**Supplied material**
◇ ◇ ◇ ◇
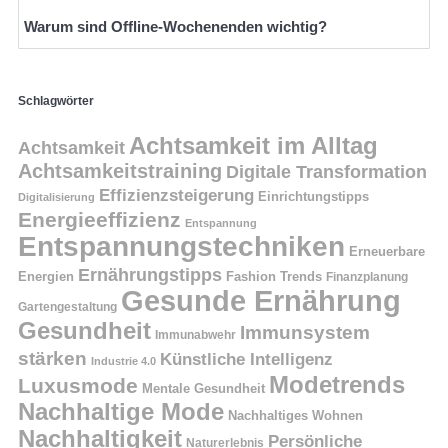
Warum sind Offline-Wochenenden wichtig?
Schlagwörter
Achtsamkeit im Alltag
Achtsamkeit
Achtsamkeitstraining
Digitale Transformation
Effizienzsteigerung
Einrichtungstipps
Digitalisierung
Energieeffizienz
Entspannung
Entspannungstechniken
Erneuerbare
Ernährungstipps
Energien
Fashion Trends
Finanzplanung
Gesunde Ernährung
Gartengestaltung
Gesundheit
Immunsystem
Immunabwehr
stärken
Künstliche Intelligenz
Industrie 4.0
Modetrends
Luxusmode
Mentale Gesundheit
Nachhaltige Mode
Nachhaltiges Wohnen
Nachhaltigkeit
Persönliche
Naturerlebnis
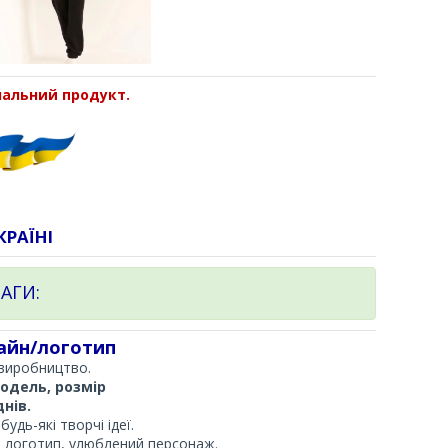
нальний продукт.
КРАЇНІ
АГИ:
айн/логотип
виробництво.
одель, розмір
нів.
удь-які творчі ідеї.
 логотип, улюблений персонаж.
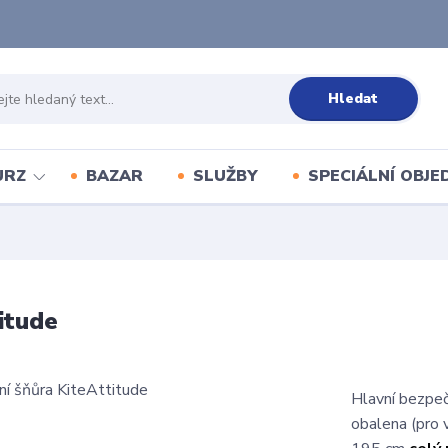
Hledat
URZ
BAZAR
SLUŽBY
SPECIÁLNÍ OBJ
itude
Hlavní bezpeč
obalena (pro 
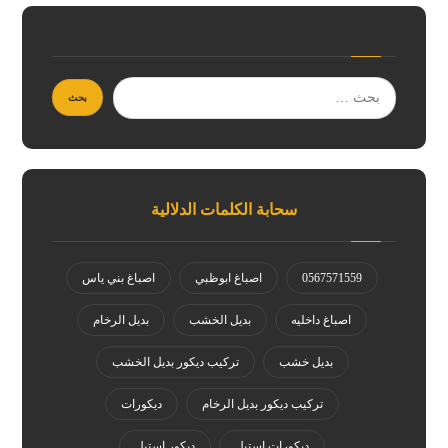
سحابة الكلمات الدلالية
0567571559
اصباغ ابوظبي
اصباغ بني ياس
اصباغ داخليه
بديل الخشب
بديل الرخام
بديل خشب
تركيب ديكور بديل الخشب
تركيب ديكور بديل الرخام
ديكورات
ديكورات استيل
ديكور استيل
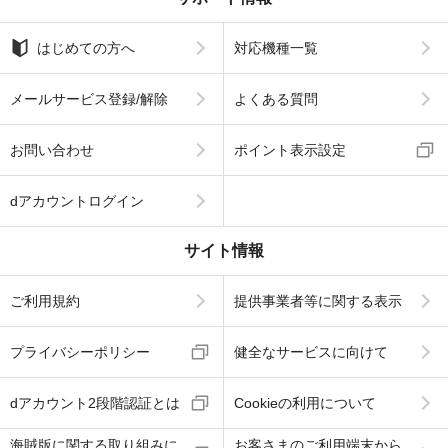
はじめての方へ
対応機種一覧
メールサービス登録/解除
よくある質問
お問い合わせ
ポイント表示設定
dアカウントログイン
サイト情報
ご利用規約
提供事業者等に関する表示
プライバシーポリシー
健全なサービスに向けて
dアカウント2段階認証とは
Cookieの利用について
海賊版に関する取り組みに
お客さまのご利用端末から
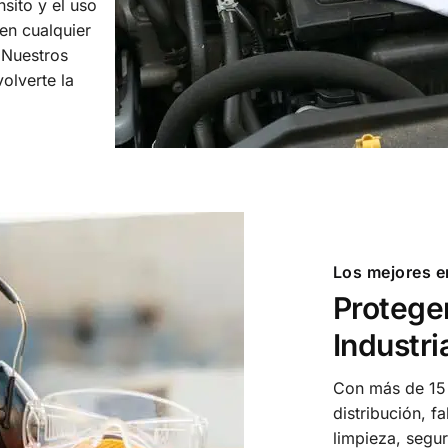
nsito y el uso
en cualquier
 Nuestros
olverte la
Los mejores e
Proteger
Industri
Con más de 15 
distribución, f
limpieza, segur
◇ ◇ ◇ ◇
**Task requirements**
Could you reproduce the text of every row above exactly as it appears, line for line, and leave the pictures out?

**The answer**
Warum sind Offline-Wochenenden wichtig?
Schlagwörter
Achtsamkeit im Alltag
Achtsamkeit
Achtsamkeitstraining
Digitale Transformation
Effizienzsteigerung
Einrichtungstipps
Digitalisierung
Energieeffizienz
Entspannung
Entspannungstechniken
Erneuerbare
Ernährungstipps
Energien
Fashion Trends
Finanzplanung
Gesunde Ernährung
Gartengestaltung
Gesundheit
Immunsystem
Immunabwehr
stärken
Künstliche Intelligenz
Industrie 4.0
Modetrends
Luxusmode
Mentale Gesundheit
Nachhaltige Mode
Nachhaltiges Wohnen
Nachhaltigkeit
Persönliche
Naturerlebnis
нальний продукт.
КРАЇНІ
АГИ:
айн/логотип
виробництво.
одель, розмір
нів.
удь-які творчі ідеї.
 логотип, улюблений персонаж.
Hledat
URZ
BAZAR
SLUŽBY
SPECIÁLNÍ OBJ
itude
Hlavní bezpeč
obalena (pro 
سحابة الكلمات الدلالية
0567571559
اصباغ ابوظبي
اصباغ بني ياس
اصباغ داخليه
بديل الخشب
بديل الرخام
بديل خشب
تركيب ديكور بديل الخشب
تركيب ديكور بديل الرخام
ديكورات
ديكورات استيل
ديكور استيل
はじめての方へ
対応機種一覧
メールサービス登録/解除
よくある質問
お問い合わせ
ポイント表示設定
dアカウントログイン
サイト情報
ご利用規約
提供事業者等に関する表示
プライバシーポリシー
健全なサービスに向けて
dアカウント2段階認証とは
Cookieの利用について
海賊版に関する取り組みに
お客さまのご利用端末から
nsito y el uso
en cualquier
 Nuestros
olverte la
Los mejores e
Proteger
Industri
Con más de 15 
distribución, f
limpieza, segur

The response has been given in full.